Había llegado temprano.
Esa mañana tenía cosas que hacer y madrugué más de la cuenta. Subí al coche, aparqué a la primera, y me sobró tiempo para pasar por el bar de enfrente a por un café para llevar.
Cuando entré en clase, ella ya estaba allí, sola, a oscuras, con las persianas bajadas (como de costumbre) y las luces apagadas.
-Buenos días. Llegas temprano. ¿Olvidaste que suspendimos la clase de primera hora? Me dijo.
-No. Apenas he encontrado tráfico y he aparcado a la primera. Y tú? Qué haces aquí? ¿Tan sola y a oscuras?
-Nada. No podía estar en casa.

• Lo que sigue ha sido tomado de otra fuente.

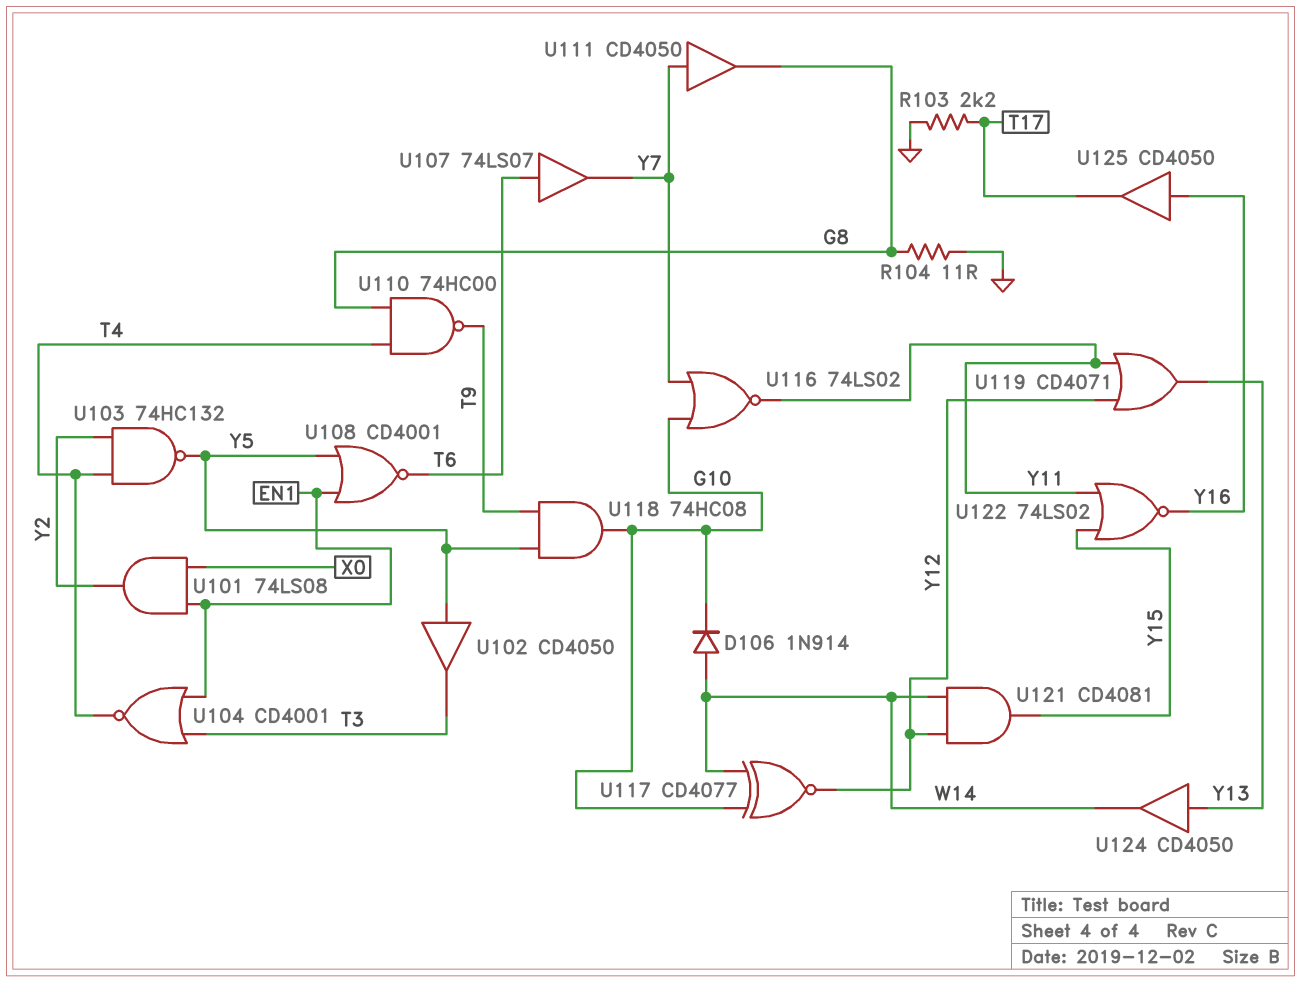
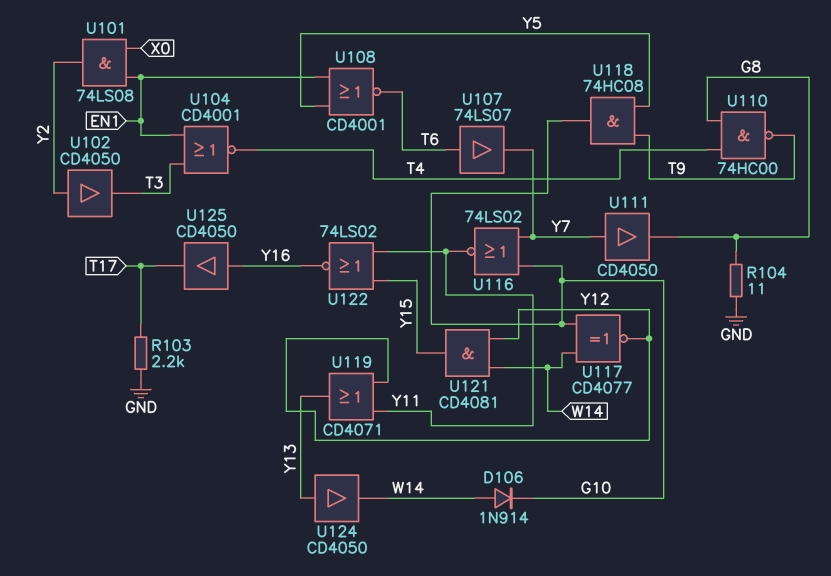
U102: buffer CD4050 (in Y5, out T3) -> buffer CD4050 (in Y2, out T3)
U103: NAND 74HC132 (in T4, in Y2, out Y5) -> none

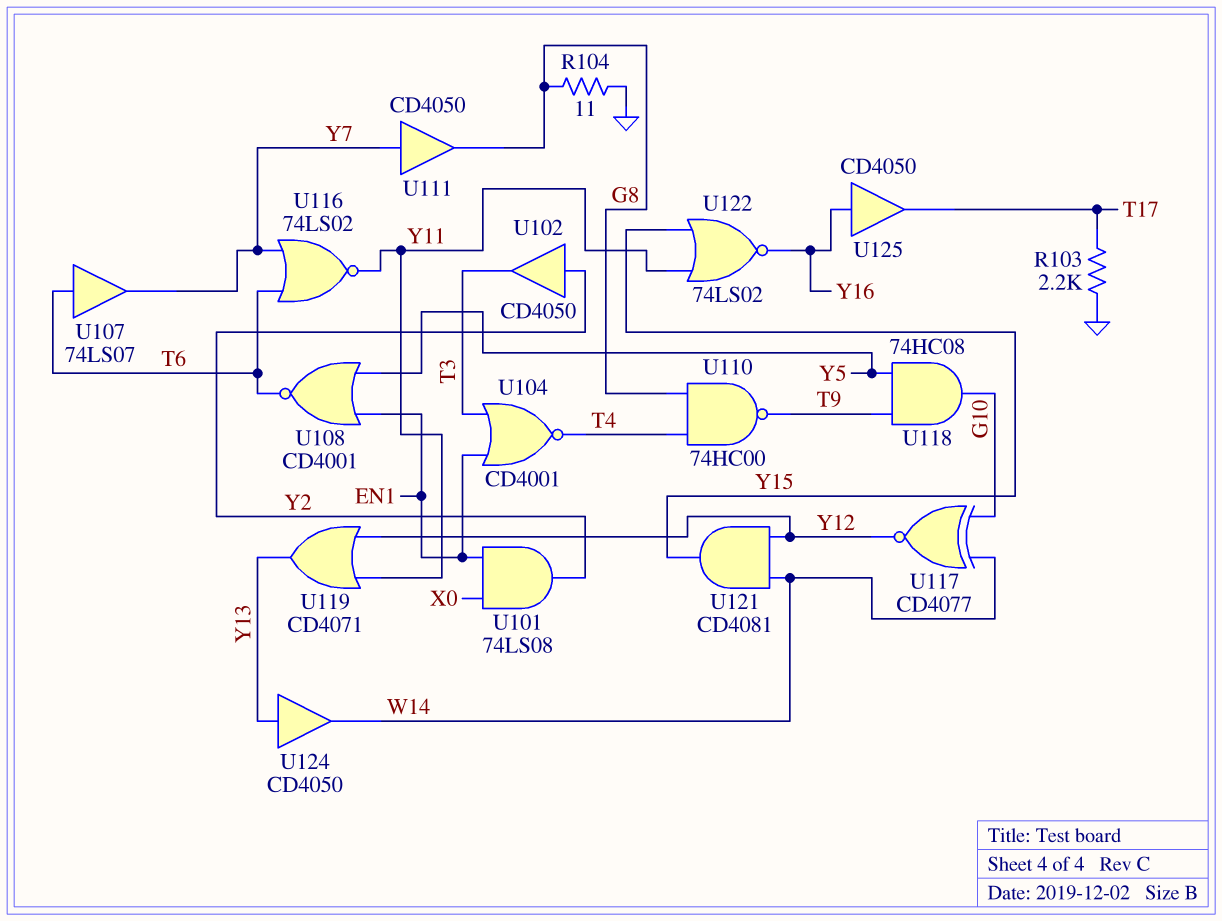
D106: diode 1N914 (A W14, K G10) -> none
U116: NOR 74LS02 (in G10, in Y7, out Y11) -> NOR 74LS02 (in T6, in Y7, out Y11)

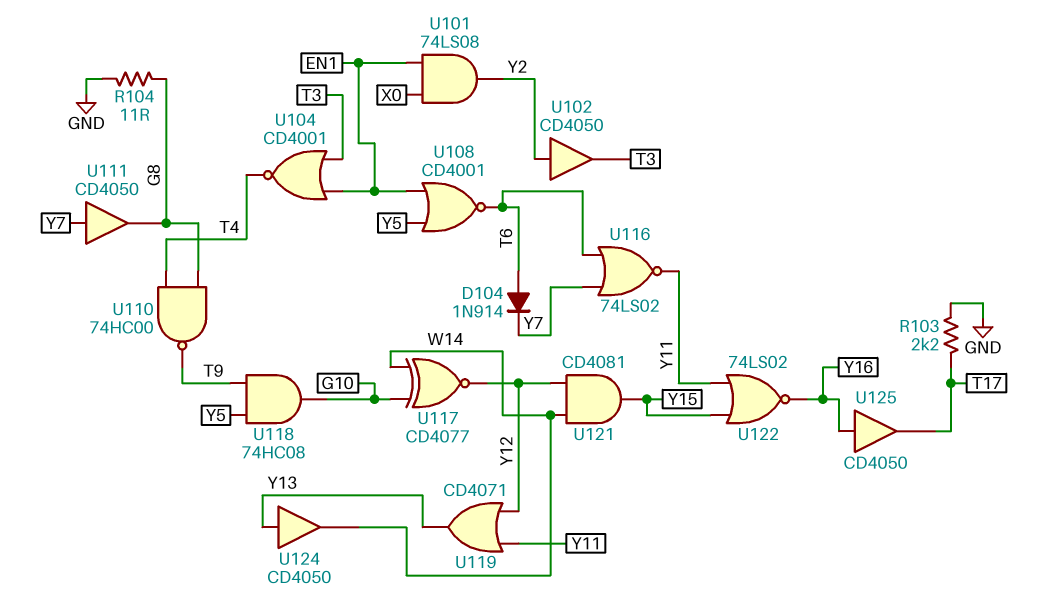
D104: none -> diode 1N914 (A T6, K Y7)
U107: buffer 74LS07 (in T6, out Y7) -> none

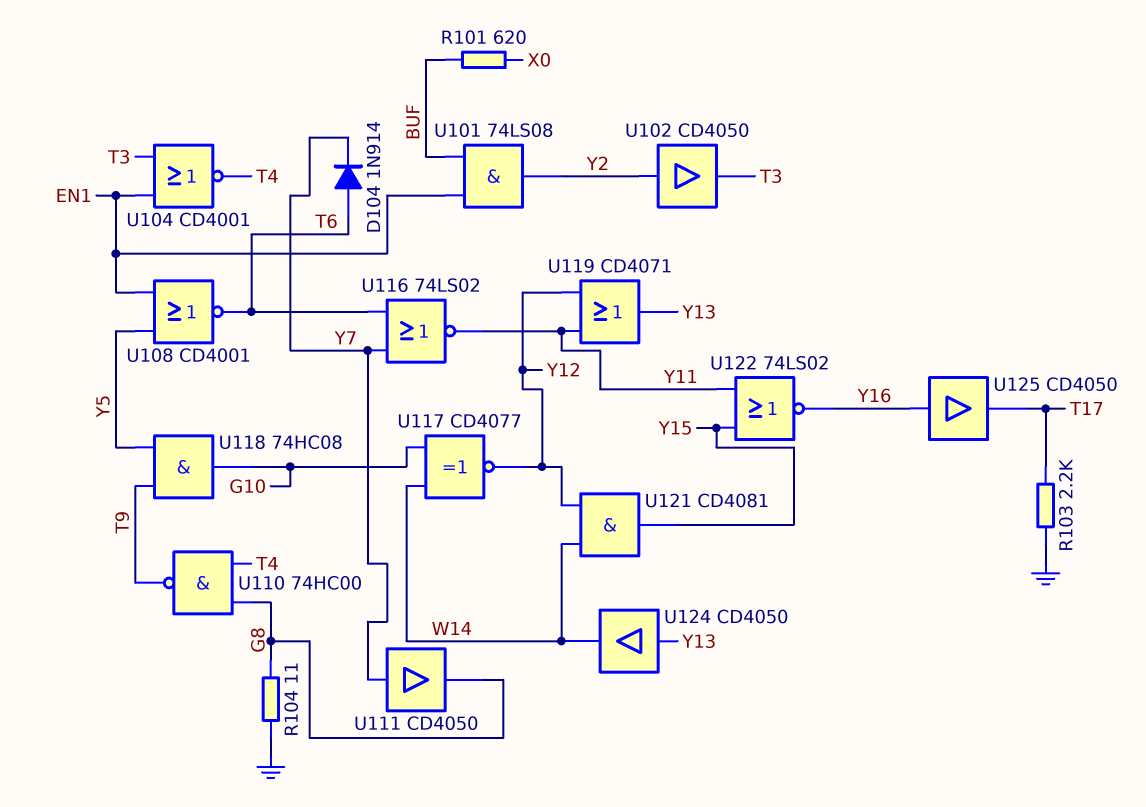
R101: none -> 620 (BUF, X0)
U101: AND 74LS08 (in EN1, in X0, out Y2) -> AND 74LS08 (in BUF, in EN1, out Y2)

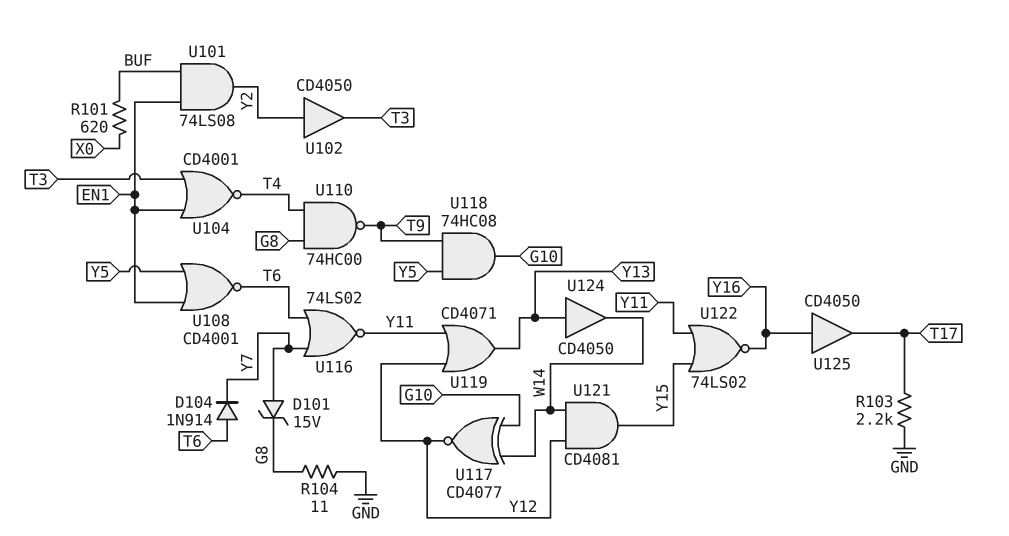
D101: none -> zener 15V (A Y7, K G8)
U111: buffer CD4050 (in Y7, out G8) -> none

No he dormido nada esta noche y las paredes de mi cuarto se me echaban encima.
-Qué ha pasado? Pregunté. Puedes contármelo si quieres.
Y se desahogó escupiendo con todas sus ganas que su novio le había dejado. Así, sin más, sin explicación alguna, de la noche a la mañana, y de la peor manera que pudo hacerlo: a través de un whatsapp.
Tres años de relación que terminan con un whatsapp. A veces la realidad supera la ficción. ¿Dónde quedaron las conversaciones de horas y horas, cara a cara? ¿Los gestos de vergüenza y tonteo del principio en vivo y en directo? ¿Las carcajadas en voz alta y los besos de verdad?
Él, igual que sabía sustituir los besos y abrazos por X.O.X.O e iconos graciosos de colores, había aprendido cómo decir adiós estando ya lejos.
Estaba dolida. Tenía 18 años y era la primera vez que le rompían el corazón, y, para más inri, lo hacían de esa manera.
Lloraba desconsolada porque no sabía qué sería de su vida. Pensaba que ya no podría estudiar, que le iría mal la Selectividad, que nadie en el mundo la querría como él...
Le habían enseñado a escribir con todas las tipografías posibles su nombre sobre estuches y carpetas, sobre mesas y paredes, y ahora él, la dejaba colgada.
Hablamos durante la hora y media que faltaba hasta su siguiente clase, y no dejó de llorar hasta los diez últimos minutos. Y es que, en esos diez últimos minutos pareció aprender la lección que durante tanto rato yo había estado intentando explicarle...
Nadie le enseñó a escribir, nadie le enseñó a leer cuando se trataba del lenguaje del corazón. Tuvo que aprender sola, y aprendió mal: donde ella siempre pensó que escribía "Oxígeno", simplemente ponía "Hugo", y sin Hugo se podía vivir y respirar... y había más Hugos en el mundo.
Y como te prometí, aquí tienes tu relato, para que nunca olvides que ya sabes leer; que ya sabes escribir... Y que tu corazón... te durará toda la vida...
por muchos "Hugos" que lo intenten romper.